Saved data entries:
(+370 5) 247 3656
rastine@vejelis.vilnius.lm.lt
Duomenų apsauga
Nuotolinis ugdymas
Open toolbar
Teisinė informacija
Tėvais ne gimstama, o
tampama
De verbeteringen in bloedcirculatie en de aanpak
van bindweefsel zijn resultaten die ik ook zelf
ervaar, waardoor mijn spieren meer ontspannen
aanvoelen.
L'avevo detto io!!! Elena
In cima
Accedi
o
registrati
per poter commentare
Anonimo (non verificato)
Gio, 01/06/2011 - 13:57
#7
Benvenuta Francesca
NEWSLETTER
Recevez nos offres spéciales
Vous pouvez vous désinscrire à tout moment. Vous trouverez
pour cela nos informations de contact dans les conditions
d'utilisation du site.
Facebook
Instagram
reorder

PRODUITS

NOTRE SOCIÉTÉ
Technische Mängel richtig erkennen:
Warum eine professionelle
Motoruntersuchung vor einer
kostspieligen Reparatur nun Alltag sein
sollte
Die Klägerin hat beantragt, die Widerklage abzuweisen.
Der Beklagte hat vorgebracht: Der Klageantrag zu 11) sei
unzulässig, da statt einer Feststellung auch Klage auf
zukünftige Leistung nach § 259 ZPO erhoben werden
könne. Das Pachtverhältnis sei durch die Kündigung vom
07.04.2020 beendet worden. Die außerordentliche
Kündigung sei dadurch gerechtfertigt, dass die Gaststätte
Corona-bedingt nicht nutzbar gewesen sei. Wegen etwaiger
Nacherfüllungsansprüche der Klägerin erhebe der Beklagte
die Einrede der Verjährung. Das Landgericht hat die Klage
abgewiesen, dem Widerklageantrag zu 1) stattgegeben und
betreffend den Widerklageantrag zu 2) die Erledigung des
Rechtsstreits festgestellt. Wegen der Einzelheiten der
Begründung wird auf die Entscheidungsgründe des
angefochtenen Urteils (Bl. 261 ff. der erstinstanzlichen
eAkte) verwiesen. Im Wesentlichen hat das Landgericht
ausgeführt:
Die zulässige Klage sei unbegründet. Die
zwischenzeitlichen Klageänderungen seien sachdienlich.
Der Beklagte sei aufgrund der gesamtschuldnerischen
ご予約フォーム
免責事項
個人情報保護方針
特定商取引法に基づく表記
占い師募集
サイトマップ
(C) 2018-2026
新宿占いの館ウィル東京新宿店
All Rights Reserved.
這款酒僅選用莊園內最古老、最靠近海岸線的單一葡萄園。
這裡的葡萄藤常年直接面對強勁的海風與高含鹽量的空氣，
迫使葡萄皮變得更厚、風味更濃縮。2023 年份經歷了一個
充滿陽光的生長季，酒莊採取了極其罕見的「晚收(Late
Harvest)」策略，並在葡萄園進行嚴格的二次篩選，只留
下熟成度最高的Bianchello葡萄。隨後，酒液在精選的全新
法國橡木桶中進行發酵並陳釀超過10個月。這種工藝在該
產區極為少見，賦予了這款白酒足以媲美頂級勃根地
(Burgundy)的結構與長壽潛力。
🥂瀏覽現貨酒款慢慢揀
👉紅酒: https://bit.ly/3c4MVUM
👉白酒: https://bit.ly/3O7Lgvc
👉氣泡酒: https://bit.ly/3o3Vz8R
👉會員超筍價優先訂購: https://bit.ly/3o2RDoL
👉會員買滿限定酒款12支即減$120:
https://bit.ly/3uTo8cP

_INSTRUCTION:_
Above are the records. Print exactly, and only, the lines from the line with "L'avevo detto io!!! Elena" to the line with "unzulässig, da statt", both inclusive.

_SOLUTION:_
L'avevo detto io!!! Elena
In cima
Accedi
o
registrati
per poter commentare
Anonimo (non verificato)
Gio, 01/06/2011 - 13:57
#7
Benvenuta Francesca
NEWSLETTER
Recevez nos offres spéciales
Vous pouvez vous désinscrire à tout moment. Vous trouverez
pour cela nos informations de contact dans les conditions
d'utilisation du site.
Facebook
Instagram
reorder

PRODUITS

NOTRE SOCIÉTÉ
Technische Mängel richtig erkennen:
Warum eine professionelle
Motoruntersuchung vor einer
kostspieligen Reparatur nun Alltag sein
sollte
Die Klägerin hat beantragt, die Widerklage abzuweisen.
Der Beklagte hat vorgebracht: Der Klageantrag zu 11) sei
unzulässig, da statt einer Feststellung auch Klage auf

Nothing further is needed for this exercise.